The issue, at least with multitenant workloads, isn't "container vulnerabilities" as such; it's that standard containers are premised on sharing a kernel, which makes every kernel LPE a potential container escape --- there's a long history of those bugs, and they're only rarely flagged as "container escapes"; it's just sort of understood that a kernel LPE is going to break containers.
> it's just sort of understood that a kernel LPE is going to break containers.
I think it's generally understood that any sort of kernel LPE can potentially (and therefore is generally considered to) lead to breaking all security boundaries on the local machine, since the kernel contains no internal security boundaries. That includes both containers, but also everything else such a user separation, hardware virtualization controlled by the local kernel, and kernel private secrets.
A large proportion of LPE vulnerabilities are in the nature of "perform a syscall to pass specially crafted data to the kernel and trigger a kernel bug". For containers, the kernel is the host kernel and now the host is compromised. For VMs, the kernel is the guest kernel and now the guest is compromised, but not the host. That's a much narrower compromise and in security models where root on the guest is already expected to be attacker-controlled, isn't even a vulnerability.
VM sandbox escape is just "perform a hypercall/trap to pass specially crafted data to the hypervisor and trigger a hypervisor bug". For virtual machines, the hypervisor is the privileged host and now the host is compromised.
There is no inherent advantage to virtualization, the only thing that matters is the security and robustness of the privileged host.
The only reason there is any advantage in common use is that the Linux Kernel is a security abomination designed for default-shared/allow services that people are now trying to kludge into providing multiplexed services. But even that advantage is minor in comparison to modern, commonplace threat actors who can spend millions to tens of millions of dollars finding security vulnerabilities in core functions and services.
You need privileged manager code that a highly skilled team of 10 with 3 years to pound on it can not find any vulnerabilities in to reach the minimum bar to be secure against prevailing threat actors, let alone near-future threat actors.
The syscall interface has a lot more attack surface than the hypercall interface.

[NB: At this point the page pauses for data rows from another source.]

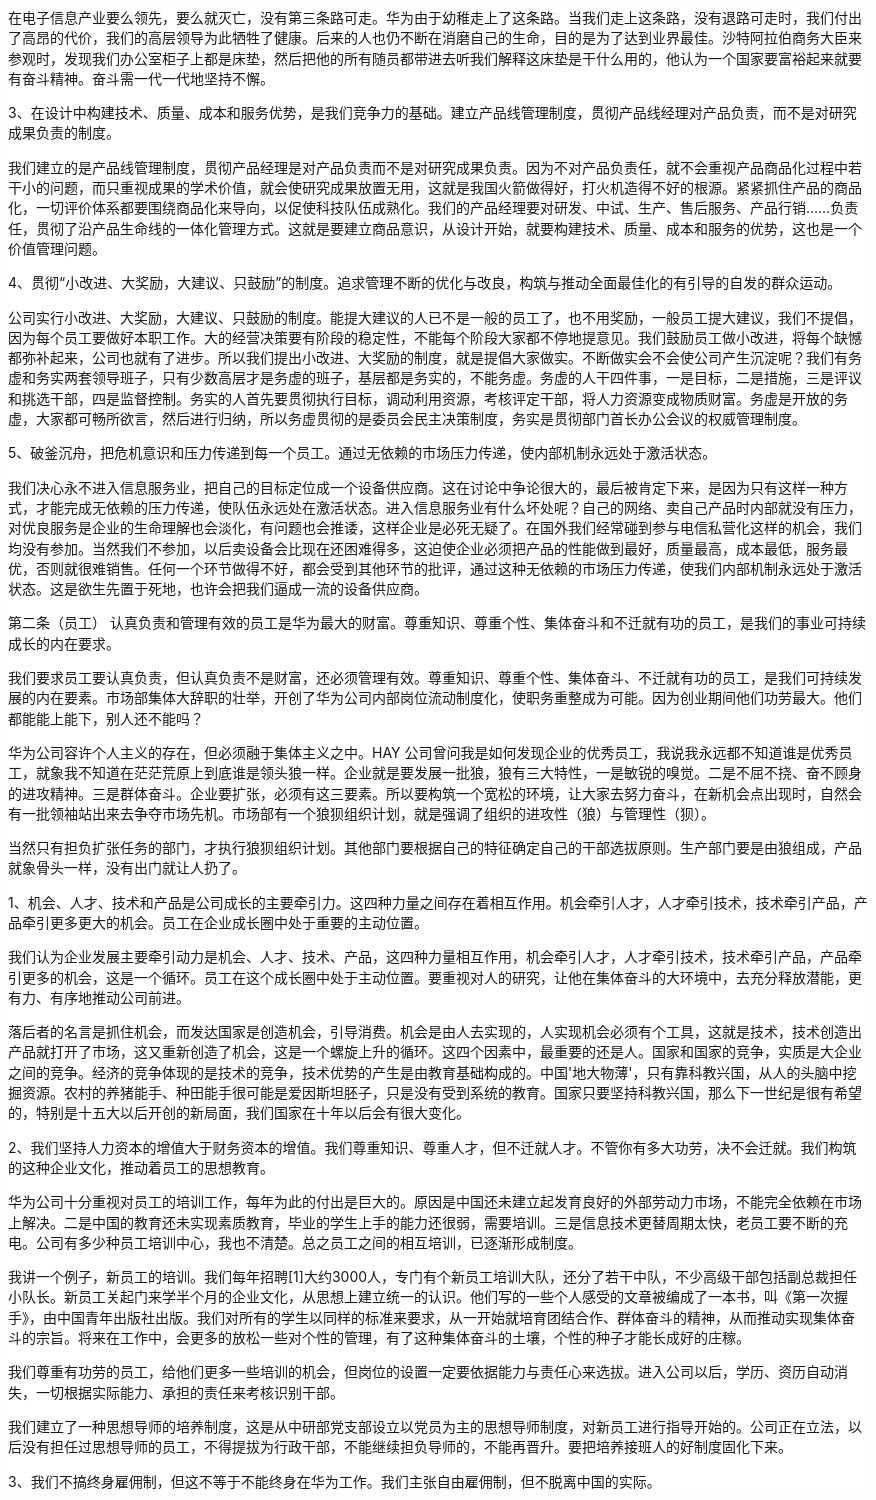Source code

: 在电子信息产业要么领先，要么就灭亡，没有第三条路可走。华为由于幼稚走上了这条路。当我们走上这条路，没有退路可走时，我们付出了高昂的代价，我们的高层领导为此牺牲了健康。后来的人也仍不断在消磨自己的生命，目的是为了达到业界最佳。沙特阿拉伯商务大臣来参观时，发现我们办公室柜子上都是床垫，然后把他的所有随员都带进去听我们解释这床垫是干什么用的，他认为一个国家要富裕起来就要有奋斗精神。奋斗需一代一代地坚持不懈。

3、在设计中构建技术、质量、成本和服务优势，是我们竞争力的基础。建立产品线管理制度，贯彻产品线经理对产品负责，而不是对研究成果负责的制度。

我们建立的是产品线管理制度，贯彻产品经理是对产品负责而不是对研究成果负责。因为不对产品负责任，就不会重视产品商品化过程中若干小的问题，而只重视成果的学术价值，就会使研究成果放置无用，这就是我国火箭做得好，打火机造得不好的根源。紧紧抓住产品的商品化，一切评价体系都要围绕商品化来导向，以促使科技队伍成熟化。我们的产品经理要对研发、中试、生产、售后服务、产品行销……负责任，贯彻了沿产品生命线的一体化管理方式。这就是要建立商品意识，从设计开始，就要构建技术、质量、成本和服务的优势，这也是一个价值管理问题。

4、贯彻“小改进、大奖励，大建议、只鼓励”的制度。追求管理不断的优化与改良，构筑与推动全面最佳化的有引导的自发的群众运动。

公司实行小改进、大奖励，大建议、只鼓励的制度。能提大建议的人已不是一般的员工了，也不用奖励，一般员工提大建议，我们不提倡，因为每个员工要做好本职工作。大的经营决策要有阶段的稳定性，不能每个阶段大家都不停地提意见。我们鼓励员工做小改进，将每个缺憾都弥补起来，公司也就有了进步。所以我们提出小改进、大奖励的制度，就是提倡大家做实。不断做实会不会使公司产生沉淀呢？我们有务虚和务实两套领导班子，只有少数高层才是务虚的班子，基层都是务实的，不能务虚。务虚的人干四件事，一是目标，二是措施，三是评议和挑选干部，四是监督控制。务实的人首先要贯彻执行目标，调动利用资源，考核评定干部，将人力资源变成物质财富。务虚是开放的务虚，大家都可畅所欲言，然后进行归纳，所以务虚贯彻的是委员会民主决策制度，务实是贯彻部门首长办公会议的权威管理制度。

5、破釜沉舟，把危机意识和压力传递到每一个员工。通过无依赖的市场压力传递，使内部机制永远处于激活状态。

我们决心永不进入信息服务业，把自己的目标定位成一个设备供应商。这在讨论中争论很大的，最后被肯定下来，是因为只有这样一种方式，才能完成无依赖的压力传递，使队伍永远处在激活状态。进入信息服务业有什么坏处呢？自己的网络、卖自己产品时内部就没有压力，对优良服务是企业的生命理解也会淡化，有问题也会推诿，这样企业是必死无疑了。在国外我们经常碰到参与电信私营化这样的机会，我们均没有参加。当然我们不参加，以后卖设备会比现在还困难得多，这迫使企业必须把产品的性能做到最好，质量最高，成本最低，服务最优，否则就很难销售。任何一个环节做得不好，都会受到其他环节的批评，通过这种无依赖的市场压力传递，使我们内部机制永远处于激活状态。这是欲生先置于死地，也许会把我们逼成一流的设备供应商。

第二条（员工）  认真负责和管理有效的员工是华为最大的财富。尊重知识、尊重个性、集体奋斗和不迁就有功的员工，是我们的事业可持续成长的内在要求。

我们要求员工要认真负责，但认真负责不是财富，还必须管理有效。尊重知识、尊重个性、集体奋斗、不迁就有功的员工，是我们可持续发展的内在要素。市场部集体大辞职的壮举，开创了华为公司内部岗位流动制度化，使职务重整成为可能。因为创业期间他们功劳最大。他们都能能上能下，别人还不能吗？

华为公司容许个人主义的存在，但必须融于集体主义之中。HAY 公司曾问我是如何发现企业的优秀员工，我说我永远都不知道谁是优秀员工，就象我不知道在茫茫荒原上到底谁是领头狼一样。企业就是要发展一批狼，狼有三大特性，一是敏锐的嗅觉。二是不屈不挠、奋不顾身的进攻精神。三是群体奋斗。企业要扩张，必须有这三要素。所以要构筑一个宽松的环境，让大家去努力奋斗，在新机会点出现时，自然会有一批领袖站出来去争夺市场先机。市场部有一个狼狈组织计划，就是强调了组织的进攻性（狼）与管理性（狈）。

当然只有担负扩张任务的部门，才执行狼狈组织计划。其他部门要根据自己的特征确定自己的干部选拔原则。生产部门要是由狼组成，产品就象骨头一样，没有出门就让人扔了。

1、机会、人才、技术和产品是公司成长的主要牵引力。这四种力量之间存在着相互作用。机会牵引人才，人才牵引技术，技术牵引产品，产品牵引更多更大的机会。员工在企业成长圈中处于重要的主动位置。

我们认为企业发展主要牵引动力是机会、人才、技术、产品，这四种力量相互作用，机会牵引人才，人才牵引技术，技术牵引产品，产品牵引更多的机会，这是一个循环。员工在这个成长圈中处于主动位置。要重视对人的研究，让他在集体奋斗的大环境中，去充分释放潜能，更有力、有序地推动公司前进。

落后者的名言是抓住机会，而发达国家是创造机会，引导消费。机会是由人去实现的，人实现机会必须有个工具，这就是技术，技术创造出产品就打开了市场，这又重新创造了机会，这是一个螺旋上升的循环。这四个因素中，最重要的还是人。国家和国家的竞争，实质是大企业之间的竞争。经济的竞争体现的是技术的竞争，技术优势的产生是由教育基础构成的。中国'地大物薄'，只有靠科教兴国，从人的头脑中挖掘资源。农村的养猪能手、种田能手很可能是爱因斯坦胚子，只是没有受到系统的教育。国家只要坚持科教兴国，那么下一世纪是很有希望的，特别是十五大以后开创的新局面，我们国家在十年以后会有很大变化。

2、我们坚持人力资本的增值大于财务资本的增值。我们尊重知识、尊重人才，但不迁就人才。不管你有多大功劳，决不会迁就。我们构筑的这种企业文化，推动着员工的思想教育。

华为公司十分重视对员工的培训工作，每年为此的付出是巨大的。原因是中国还未建立起发育良好的外部劳动力市场，不能完全依赖在市场上解决。二是中国的教育还未实现素质教育，毕业的学生上手的能力还很弱，需要培训。三是信息技术更替周期太快，老员工要不断的充电。公司有多少种员工培训中心，我也不清楚。总之员工之间的相互培训，已逐渐形成制度。

我讲一个例子，新员工的培训。我们每年招聘[1]大约3000人，专门有个新员工培训大队，还分了若干中队，不少高级干部包括副总裁担任小队长。新员工关起门来学半个月的企业文化，从思想上建立统一的认识。他们写的一些个人感受的文章被编成了一本书，叫《第一次握手》，由中国青年出版社出版。我们对所有的学生以同样的标准来要求，从一开始就培育团结合作、群体奋斗的精神，从而推动实现集体奋斗的宗旨。将来在工作中，会更多的放松一些对个性的管理，有了这种集体奋斗的土壤，个性的种子才能长成好的庄稼。

我们尊重有功劳的员工，给他们更多一些培训的机会，但岗位的设置一定要依据能力与责任心来选拔。进入公司以后，学历、资历自动消失，一切根据实际能力、承担的责任来考核识别干部。

我们建立了一种思想导师的培养制度，这是从中研部党支部设立以党员为主的思想导师制度，对新员工进行指导开始的。公司正在立法，以后没有担任过思想导师的员工，不得提拔为行政干部，不能继续担负导师的，不能再晋升。要把培养接班人的好制度固化下来。

3、我们不搞终身雇佣制，但这不等于不能终身在华为工作。我们主张自由雇佣制，但不脱离中国的实际。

If you want to run existing applications, you have to implement the existing syscall interface.
The advantage to virtualization is that the syscall interface is being implemented by the guest kernel at a lower privilege level instead of the host kernel at a higher privilege level.
If this were true, it would be easy to support the claim with evidence. What were the last three Linux LPEs that could be used in a realistic scenario (an attacker with shell, root, full control of guest kernel) to compromise a KVM host? There are dozens of published LPEs every year, so this should be easy for you.

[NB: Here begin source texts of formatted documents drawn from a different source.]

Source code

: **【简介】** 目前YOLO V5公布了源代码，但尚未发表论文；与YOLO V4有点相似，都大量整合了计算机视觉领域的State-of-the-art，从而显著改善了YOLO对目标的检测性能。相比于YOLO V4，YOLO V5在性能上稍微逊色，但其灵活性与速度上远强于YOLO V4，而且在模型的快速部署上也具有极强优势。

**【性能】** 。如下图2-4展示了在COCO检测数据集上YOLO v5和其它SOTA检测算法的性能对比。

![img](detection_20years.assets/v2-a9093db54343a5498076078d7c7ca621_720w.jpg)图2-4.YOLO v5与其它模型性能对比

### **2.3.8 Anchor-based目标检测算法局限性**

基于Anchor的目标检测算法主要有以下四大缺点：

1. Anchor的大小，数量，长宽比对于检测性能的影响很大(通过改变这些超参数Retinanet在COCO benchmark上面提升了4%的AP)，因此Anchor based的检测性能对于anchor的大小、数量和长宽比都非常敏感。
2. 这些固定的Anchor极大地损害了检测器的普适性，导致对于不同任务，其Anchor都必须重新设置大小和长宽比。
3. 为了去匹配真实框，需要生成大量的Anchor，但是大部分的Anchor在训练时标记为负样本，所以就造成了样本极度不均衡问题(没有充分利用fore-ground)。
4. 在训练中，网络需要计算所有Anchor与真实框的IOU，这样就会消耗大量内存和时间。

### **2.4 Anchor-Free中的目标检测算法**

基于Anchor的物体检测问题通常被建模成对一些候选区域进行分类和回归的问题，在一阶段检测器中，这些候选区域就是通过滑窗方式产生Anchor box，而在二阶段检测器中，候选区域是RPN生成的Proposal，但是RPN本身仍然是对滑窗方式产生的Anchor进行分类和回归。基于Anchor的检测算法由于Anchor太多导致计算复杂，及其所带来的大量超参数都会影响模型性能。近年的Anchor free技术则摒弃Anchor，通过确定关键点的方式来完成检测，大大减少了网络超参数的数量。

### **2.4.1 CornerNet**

You know that is a nonsensical request. Why would a Linux LPE result in a guest to host escape?
That is like asking for the last 3 iMessage RCEs that that could be directly used to get a kernel compromise. You obviously leverage the RCE to get code execution in the unprivileged context then chain it with a LPE or unprivileged to privileged kernel escape. The RCE is very likely to be unrelated to the LPE and can likely even be mixed and matched if the RCE is good enough. You could do both simultaneously, and I guess some might exist, but that is just generally a poor, much harder strategy.
In this case the Linux Kernel LPE would only get you code execution in the unprivileged guest which you then need to chain with a unprivileged to privileged hypervisor escape.
Are you claiming that hypervisors or VMM systems are unhackable? That is a extraordinary claim that demands extraordinary evidence. Otherwise you agree there are VM escapes that can be chained with code execution in the guest which is my entire point.
Your security depends on the quality of your isolation boundary and there is no reason to believe the same class of people who gave us the awful security of the Linux Kernel are going to turn around and solve the same problem they failed to solve by calling it a hypervisor.
Is it possible we're just talking past each other? I read you to be claiming that guest->host escapes were straightforward in the Linux kernel security model (they are not). If we just agree, then we agree, and we should just chalk this up to message board ambiguity.
I don't think so? It's not complicated. Most LPEs get you the local kernel. The KVM security model assumes an untrusted local (guest) kernel. To compromise KVM, they either need to be fundamental architectural flaws (rare) or bugs in KVM itself (also rare).